**TASK ITEM:** Continue the piece on boilerplate discovery objections, picking up after its final sentence.

These objections often include sweeping assertions like “vague, ambiguous, overbroad, unduly burdensome, and not reasonably calculated to lead to the discovery of admissible evidence”—often strung together in a single sentence without explanation. Courts uniformly condemn this practice because discovery objections must be specific and factually supported, not rote incantations. (See Korea Data Systems Co. v. Superior Court (1997) 51 Cal.App.4th 1513.)
Boilerplate objections undermine the cooperative purpose of discovery. The Civil Discovery Act is designed to encourage transparency and the exchange of information necessary to prepare for trial. (Code Civ. Proc., § 2017.010.) Blanket objections, especially when used reflexively or without factual justification, obstruct that purpose and often signal bad faith.
How to Deal With Boilerplate Attorneys
Every litigator eventually encounters opposing counsel who reflexively serves pages of identical, non-responsive objections. The best approach is to stay professional, document everything, and build a clear record. Courts favor parties who demonstrate patience and good-faith efforts to resolve discovery disputes. (See Clement v. Alegre (2009) 177 Cal.App.4th 1277, 1294.)
Before filing a motion to compel, send a detailed meet-and-confer letter identifying each objection, explaining why it is improper, and inviting a substantive response. Use the language of the Code—specificity, factual basis, proportionality—to demonstrate your reasonableness. If the other side refuses to amend, your correspondence will become valuable evidence that the objections were asserted in bad faith. And remember, the goal is not to punish but to obtain the discovery you are entitled to. Judges appreciate professionalism backed by a well-developed record.
Why Are Boilerplate Objections So Bad?
Boilerplate objections waste judicial resources, inflate litigation costs, and erode the integrity of the discovery process. They force unnecessary meet-and-confer efforts and motions to compel, consuming time that should be spent resolving the merits of the case. California courts have repeatedly criticized “generalized, unsupported” objections as a misuse of the discovery process under Code Civ. Proc. § 2023.010(e).
Worse, they deprive the requesting party of the ability to evaluate the claimed grounds for withholding information. An objection must allow the other side—and the court—to assess its legitimacy. When counsel simply parrots phrases like “privileged” or “unduly burdensome” without explanation, it becomes impossible to test those assertions. That is why courts increasingly impose sanctions for boilerplate discovery responses—they are not merely sloppy; they are obstructive.
How to Fight Specific Boilerplate Objections
The most effective way to neutralize boilerplate objections is to attack them one by one, demonstrating why each fails under California law. Cite the relevant case law and statutory language to show the precise limits of each objection. For example, “vague and ambiguous” requires that the responding party truly cannot understand the question; “burdensome” requires evidence quantifying the claimed hardship. It is amazing how many well educated attorneys, with degrees from prestigious schools hanging on their walls, lose the ability to understand basic English words when interrogatories are served.

**SUPPLIED MATERIAL:**

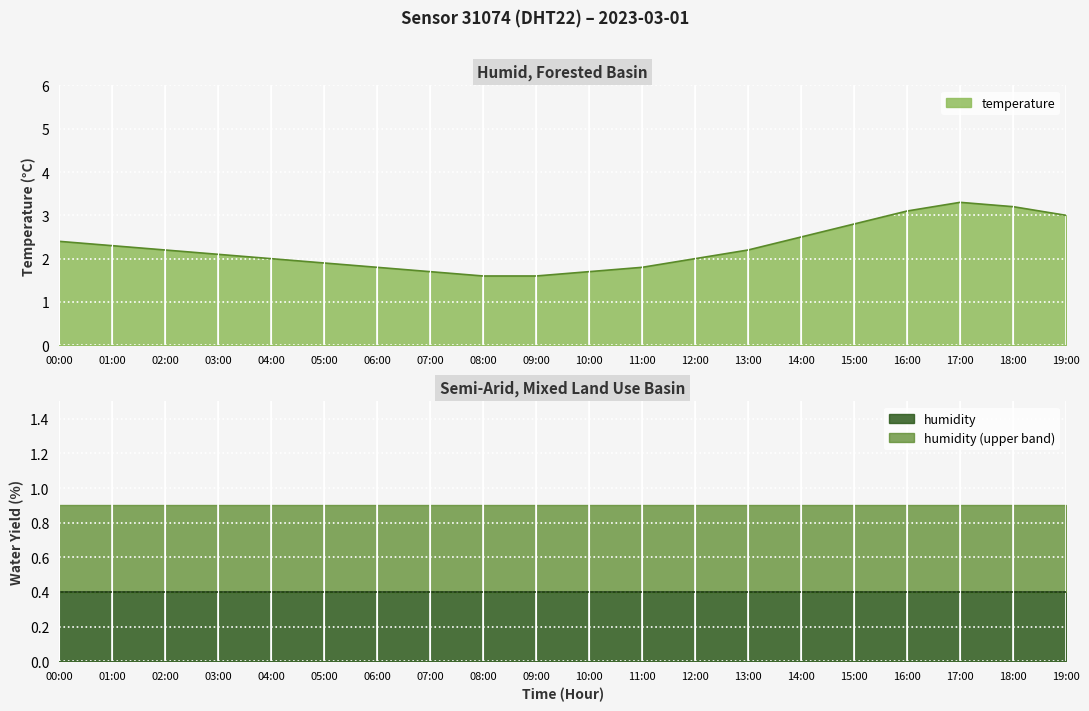

How many data points are less than 2?

7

**REPLY:**
In motion practice, emphasize that the burden of proof rests with the objecting party, and that good cause is not required to serve interrogatories. (See Coy v. Superior Court (1962) 58 Cal.2d 210, 220-221) Unsupported objections are legally meaningless. Use the discovery statutes to your advantage—Code Civ. Proc. § 2030.240 mandates that any refusal to answer interrogatories be specific and justified. When opposing counsel cannot provide such justification, the court will typically overrule the objections and may impose sanctions for discovery abuse under CCP § 2023.010(e)-(f).
Federal Rules
Rule 33(b)(4) requires that objections to interrogatories be made “with specificity” and provides that “[a]ny ground not stated in a timely objection is waived unless the court, for good cause, excuses the failure.”
Rule 34(b)(2)(B) requires that objections to requests for production “state with specificity the grounds for objecting to the request.”
Rule 34(b)(2)(C) requires that “[a]n objection must state whether any responsive materials are being withheld on the basis of that objection.”
Getting Sanctions Against Attorney’s That Use Boilerplate Objections
The good news is that you can get sanctions against attorneys that persist in using boilerplate objections.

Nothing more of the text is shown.